As Missouri school districts await state test scores they should have received months ago, some administrators said they're getting frustrated with the delay.
“I don’t have the data right now for math and reading to even make a determination as to whether the things we invested in last year are making a difference,” Kansas City Public Schools Superintendent Mark Bedell said.
The Missouri Department of Elementary and Secondary Education said Tuesday that districts will get their results in December. Annual performance reports, which are used to make accreditation decisions, won’t be publicly available until January or February. That leaves little time to adjust curriculum before testing begins again in the spring, Bedell said.
“From our perspective, these tests are not meant to be used as an instructional tool," DESE spokeswoman Nancy Bowles said. "They’re to see how students across a district and across our state performed based on the Missouri Learning Standards.”
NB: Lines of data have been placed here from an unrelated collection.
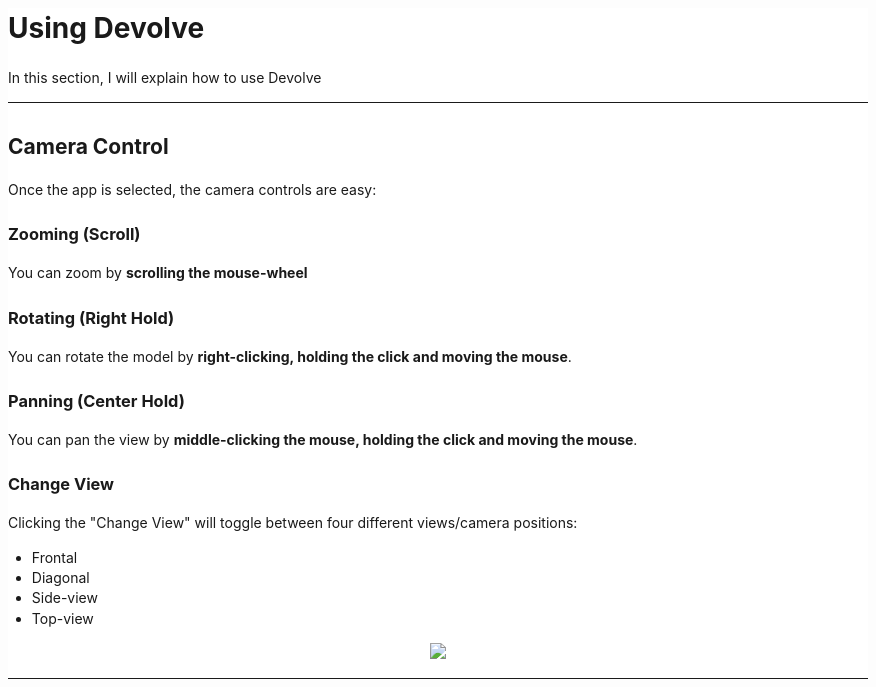 # Using Devolve

In this section, I will explain how to use Devolve

---

## Camera Control

Once the app is selected, the camera controls are easy:

### Zooming (Scroll)
You can zoom by **scrolling the mouse-wheel**

<center>
<video autoplay loop width="80%">
  <source src="../vids/zoom.mp4" type="video/mp4">
</video>
</center>

### Rotating (Right Hold)
You can rotate the model by **right-clicking, holding the click and moving the mouse**.

<center>
<video autoplay loop width="80%">
  <source src="../vids/rotate.mp4" type="video/mp4">
</video>
</center>

### Panning (Center Hold)
You can pan the view by **middle-clicking the mouse, holding the click and moving the mouse**.

<center>
<video autoplay loop width="80%">
  <source src="../vids/pan.mp4" type="video/mp4">
</video>
</center>

### Change View
Clicking the "Change View" will toggle between four different views/camera positions:

- Frontal
- Diagonal
- Side-view
- Top-view


<center>
<img src="../imgs/view.jpg" width="650"/>
</center>

---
Bowles attributed the delay to the rollout of new tests in math and English language arts — tests that replaced an assessment Missouri used for only two years. Whenever a new test is scored, a panel of teachers and administrators has to determine what range represents proficiency, a process the state refers to as “setting cut scores.”
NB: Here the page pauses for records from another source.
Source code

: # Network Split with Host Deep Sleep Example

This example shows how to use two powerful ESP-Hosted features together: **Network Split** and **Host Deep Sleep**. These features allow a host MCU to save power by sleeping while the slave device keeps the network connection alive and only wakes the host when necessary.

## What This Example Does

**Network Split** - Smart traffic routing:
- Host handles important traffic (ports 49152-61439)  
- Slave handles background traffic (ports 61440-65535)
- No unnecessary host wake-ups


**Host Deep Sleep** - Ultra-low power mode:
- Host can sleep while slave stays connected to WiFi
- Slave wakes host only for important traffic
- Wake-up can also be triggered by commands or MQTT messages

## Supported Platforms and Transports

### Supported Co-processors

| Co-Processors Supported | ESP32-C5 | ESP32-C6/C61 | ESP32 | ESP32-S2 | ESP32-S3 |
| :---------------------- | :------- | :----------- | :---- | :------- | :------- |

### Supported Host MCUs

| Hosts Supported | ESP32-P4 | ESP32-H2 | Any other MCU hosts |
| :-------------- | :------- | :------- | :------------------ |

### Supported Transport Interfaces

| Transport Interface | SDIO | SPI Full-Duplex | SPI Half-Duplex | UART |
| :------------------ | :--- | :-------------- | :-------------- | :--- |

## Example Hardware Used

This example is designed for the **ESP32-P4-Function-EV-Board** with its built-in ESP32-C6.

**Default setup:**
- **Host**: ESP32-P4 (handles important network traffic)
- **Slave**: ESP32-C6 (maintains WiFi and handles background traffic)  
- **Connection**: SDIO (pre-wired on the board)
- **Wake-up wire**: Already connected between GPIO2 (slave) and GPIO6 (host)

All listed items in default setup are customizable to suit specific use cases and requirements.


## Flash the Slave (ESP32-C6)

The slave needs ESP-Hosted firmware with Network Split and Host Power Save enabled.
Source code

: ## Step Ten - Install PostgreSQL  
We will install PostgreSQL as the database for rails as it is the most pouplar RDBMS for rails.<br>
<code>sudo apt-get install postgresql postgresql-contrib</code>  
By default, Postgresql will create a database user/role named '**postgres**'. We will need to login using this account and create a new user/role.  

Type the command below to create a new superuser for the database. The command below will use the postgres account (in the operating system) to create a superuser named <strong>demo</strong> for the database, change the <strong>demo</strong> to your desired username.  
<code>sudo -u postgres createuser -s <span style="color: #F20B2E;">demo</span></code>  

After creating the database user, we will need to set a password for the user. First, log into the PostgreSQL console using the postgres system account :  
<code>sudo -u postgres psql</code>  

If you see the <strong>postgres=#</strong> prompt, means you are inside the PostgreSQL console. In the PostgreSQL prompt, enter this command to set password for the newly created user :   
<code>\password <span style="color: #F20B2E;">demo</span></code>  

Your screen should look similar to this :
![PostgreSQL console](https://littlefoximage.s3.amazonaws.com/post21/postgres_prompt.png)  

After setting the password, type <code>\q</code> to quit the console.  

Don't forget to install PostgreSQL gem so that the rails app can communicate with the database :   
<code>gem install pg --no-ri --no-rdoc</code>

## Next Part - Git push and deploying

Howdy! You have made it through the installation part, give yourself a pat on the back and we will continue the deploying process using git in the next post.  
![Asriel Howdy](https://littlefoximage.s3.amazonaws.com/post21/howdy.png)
But the reality is districts do use the scores to drive decision-making, and it’s not just Bedell who’s getting frustrated with the state.
“For those districts that are waiting on this, they’re going to have to continue the classroom work, they’re going to have to continue the focus on what they’re doing," according to Christopher Hand, the director of assessment for Liberty Public Schools. "The unfortunate thing is they can’t make modifications because they don’t have the data that allows them do that.”
However, Hand noted, delay isn’t affecting Liberty like it would KCPS and other districts awaiting accreditation decisions. The provisionally accredited KCPS needs to show at least two years of progress to regain its standing with the state.
“In a high-stakes testing environment, data is critical,” Bedell said. “That data should be designed to help inform whether your curriculum works. Most people in this state aren’t happy about what’s happening right now, but it really hurts us even more.”
Missouri school districts have seen their preliminary scores on the social studies test, and Bedell is pleased with those results. But for scores in math and English language arts, everyone will have to wait.